Mature Adults & Exercise
The majority of older adults do not engage in an appropriate amount of physical activity, which often causes negative effects on their health and overall well-being, such as obesity and related chronic diseases (e.g. cardiovascular diseases, joint problems, diabetes complications, high LDL levels etc). However, the obesity does not present the only negative result of inactivity in old age. Sedentary seniors often have poor flexibility and coordination and are more likely to injure themselves while performing everyday activities.
In healthy seniors, exercise slows down the ageing process and contributes to increased ability to cope with daily tasks. Seniors gain the ability to take part in common daily activities are independent and have a better self-esteem and approach to life.
The goals of specific programs in retirement villages are to motivate and encourage seniors, especially those aged between 60 and 70, to participate in physical activities and to provide a range of enjoyable forms of low to moderate intensity exercise activities such as Tai Chi, various forms of resistance training, yoga and aqua-aerobic.
Eight- Form Easy Tai Chi for Elderly Adult
In the article “Eight-Form Easy Tai Chi for Elderly Adult”, the authors describe the simplified form of the most popular Tai Chi style Yeng. The Eight-Form Tai Chi is designed specially for elderly adults and some of its features include:
- Low impact exercise originating in martial-arts
- Doesn’t require special equipment
- Can be performed standing or seated
- Series of movements linked together
- Includes focus on diaphragmatic breathing and mental concentration and so promotes harmony between body and mind
- Focus on improving body coordination
- Movements are simple and not very difficult to memorise
- Provides artistic enjoyment for the performer
Tai Chi becomes popular in the world for its physical and mental health benefits, such as reductions in fall risks and fear of falling, improved cardiovascular function and physical functioning, reductions in tension and stress, enhanced movement confidence and physical self esteem.

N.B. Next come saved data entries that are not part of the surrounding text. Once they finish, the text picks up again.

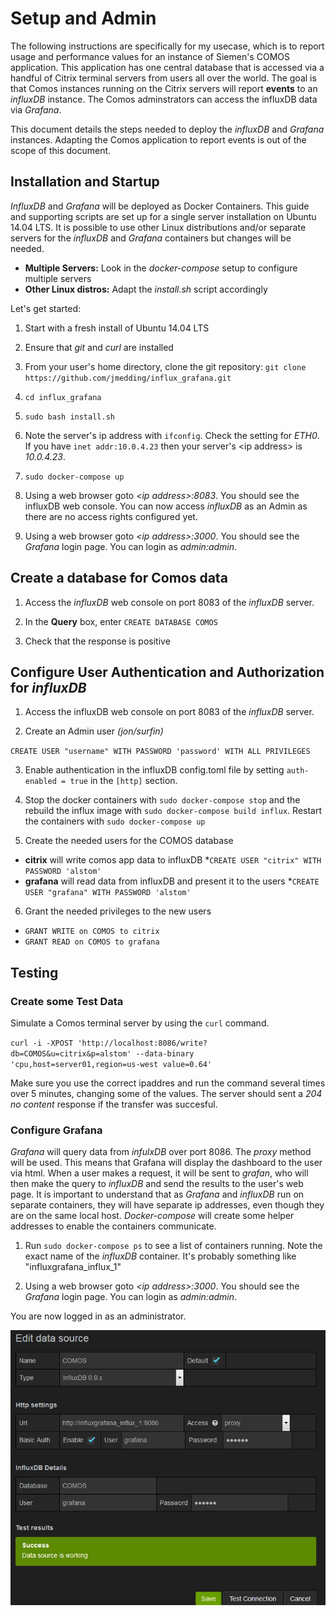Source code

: # Setup and Admin
The following instructions are specifically for my usecase, which is to report usage and performance values for an instance of Siemen's COMOS application. This application has one central database that is accessed via a handful of Citrix terminal servers from users all over the world.  The goal is that Comos instances running on the Citrix servers will report **events** to an *influxDB* instance.  The Comos adminstrators can access the influxDB data via *Grafana*.

This document details the steps needed to deploy the *influxDB* and *Grafana* instances.  Adapting the Comos application to report events is out of the scope of this document.

## Installation and Startup
*InfluxDB* and *Grafana* will be deployed as Docker Containers. This guide and supporting scripts are set up for a single server installation on Ubuntu 14.04 LTS.  It is possible to use other Linux distributions and/or separate servers for the *influxDB* and *Grafana* containers but changes will be needed.
* **Multiple Servers:** Look in the *docker-compose* setup to configure multiple servers
* **Other Linux distros:** Adapt the *install.sh* script accordingly  

Let's get started:

1. Start with a fresh install of Ubuntu 14.04 LTS

2. Ensure that *git* and *curl* are installed

3. From your user's home directory, clone the git repository: `git clone https://github.com/jmedding/influx_grafana.git`

4. `cd influx_grafana`

5. `sudo bash install.sh`

6.  Note the server's ip address with `ifconfig`.  Check the setting for *ETH0*. If you have `inet addr:10.0.4.23` then your server's \<ip address> is *10.0.4.23*.  

7. `sudo docker-compose up`

8. Using a web browser goto *\<ip address>:8083*. You should see the influxDB web console. You can now access *influxDB* as an Admin as there are no access rights configured yet.

9. Using a web browser goto *\<ip address>:3000*. You should see the *Grafana* login page. You can login as *admin:admin*.

## Create a database for Comos data
1. Access the *influxDB* web console on port 8083 of the *influxDB* server.

2. In the **Query** box, enter `CREATE DATABASE COMOS`

3. Check that the response is positive

## Configure User Authentication and Authorization for *influxDB*

1. Access the influxDB web console on port 8083 of the *influxDB* server.

2. Create an Admin user *(jon/surfin)*

`CREATE USER "username" WITH PASSWORD 'password' WITH ALL PRIVILEGES`

3. Enable authentication in the influxDB config.toml file by setting `auth-enabled = true` in the `[http]` section.

4. Stop the docker containers with `sudo docker-compose stop` and the rebuild the influx image with `sudo docker-compose build influx`. Restart the containers with `sudo docker-compose up`

5. Create the needed users for the COMOS database
  * **citrix** will write comos app data to influxDB
    *`CREATE USER "citrix" WITH PASSWORD 'alstom'`     
  * **grafana** will read data from influxDB and present it to the users
    *`CREATE USER "grafana" WITH PASSWORD 'alstom'` 

6. Grant the needed privileges to the new users
  * `GRANT WRITE on COMOS to citrix`
  * `GRANT READ on COMOS to grafana`


## Testing
### Create some Test Data
Simulate a Comos terminal server by using the `curl` command.

`curl -i -XPOST 'http://localhost:8086/write?db=COMOS&u=citrix&p=alstom' --data-binary 'cpu,host=server01,region=us-west value=0.64'`

Make sure you use the correct ipaddres and run the command several times over 5 minutes, changing some of the values.  The server should sent a *204 no content* response if the transfer was succesful.

### Configure Grafana

*Grafana* will query data from *infulxDB* over port 8086. The *proxy* method will be used. This means that Grafana will display the dashboard to the user via html.  When a user makes a request, it will be sent to *grafan*, who will then make the query to *influxDB* and send the results to the user's web page.  It is important to understand that as *Grafana* and *influxDB* run on separate containers, they will have separate ip addresses, even though they are on the same local host.  *Docker-compose* will create some helper addresses to enable the containers communicate. 

1. Run `sudo docker-compose ps` to see a list of containers running.  Note the exact name of the *influxDB* container.  It's probably something like "influxgrafana_influx_1"

2. Using a web browser goto *\<ip address>:3000*. You should see the *Grafana* login page. You can login as *admin:admin*.

You are now logged in as an administrator.

![alt text](grafana_datasource_config.png "Grafana Datasource Configuration")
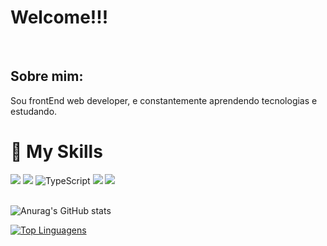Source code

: 
# Welcome!!!

<br/>

## Sobre mim:
<p>Sou frontEnd web developer, e constantemente aprendendo tecnologias e estudando.</p>

# :rocket: My Skills
![](https://img.shields.io/badge/React-20232A?style=for-the-badge&logo=react&logoColor=61DAFB)
![](https://img.shields.io/badge/JavaScript-323330?style=for-the-badge&logo=javascript&logoColor=F7DF1E)
![TypeScript](https://img.shields.io/badge/typescript-%23007ACC.svg?style=for-the-badge&logo=typescript&logoColor=white)
![](	https://img.shields.io/badge/HTML5-E34F26?style=for-the-badge&logo=html5&logoColor=white)
![](https://img.shields.io/badge/CSS3-1572B6?style=for-the-badge&logo=css3&logoColor=white)
<br/>
<br/>

![Anurag's GitHub stats](https://github-readme-stats.vercel.app/api?username=Theo-Teix&show_icons=true&theme=dracula)

[![Top Linguagens](https://github-readme-stats.vercel.app/api/top-langs/?username=Theo-Teix&layout=compact)](https://github.com/anuraghazra/github-readme-stats)
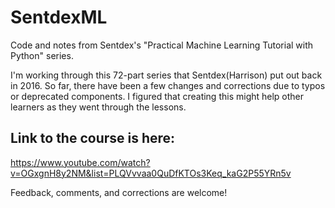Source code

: # SentdexML
Code and notes from Sentdex's "Practical Machine Learning Tutorial with Python" series. 

I'm working through this 72-part series that Sentdex(Harrison) put out back in 2016. So far, there have been a few changes and corrections due to typos or deprecated components. I figured that creating this might help other learners as they went through the lessons. 

## Link to the course is here:

https://www.youtube.com/watch?v=OGxgnH8y2NM&list=PLQVvvaa0QuDfKTOs3Keq_kaG2P55YRn5v

Feedback, comments, and corrections are welcome!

Resistance training for elderly
The human body changes in the process of aging naturally, especially the musculoskeletal system changes with age – lean body mass decreases as well as muscular strength and endurance, joint mobility and bone density. Resistance training helps to slow down those processes and this type of training should be part of an exercise program for seniors together with flexibility and aerobic exercise.
Some studies consider resistance exercise effective against depression while other researches argue that resistance training improves mood but does not have effect on depression.
There are also some disagreements related to the intensity of a resistance exercise. Most of the studies recommend low to moderate intensity; on the other side some studies argue that low intensity resistance exercise does not bring required benefits.
Any physical activity program designed for seniors should include cardiovascular, resistance and flexibility involving low to moderate intensities and the frequency of activities to be carried out most days throughout a week. Education, information, motivation, and encouragement are important to attract seniors to take part in physical activity programs.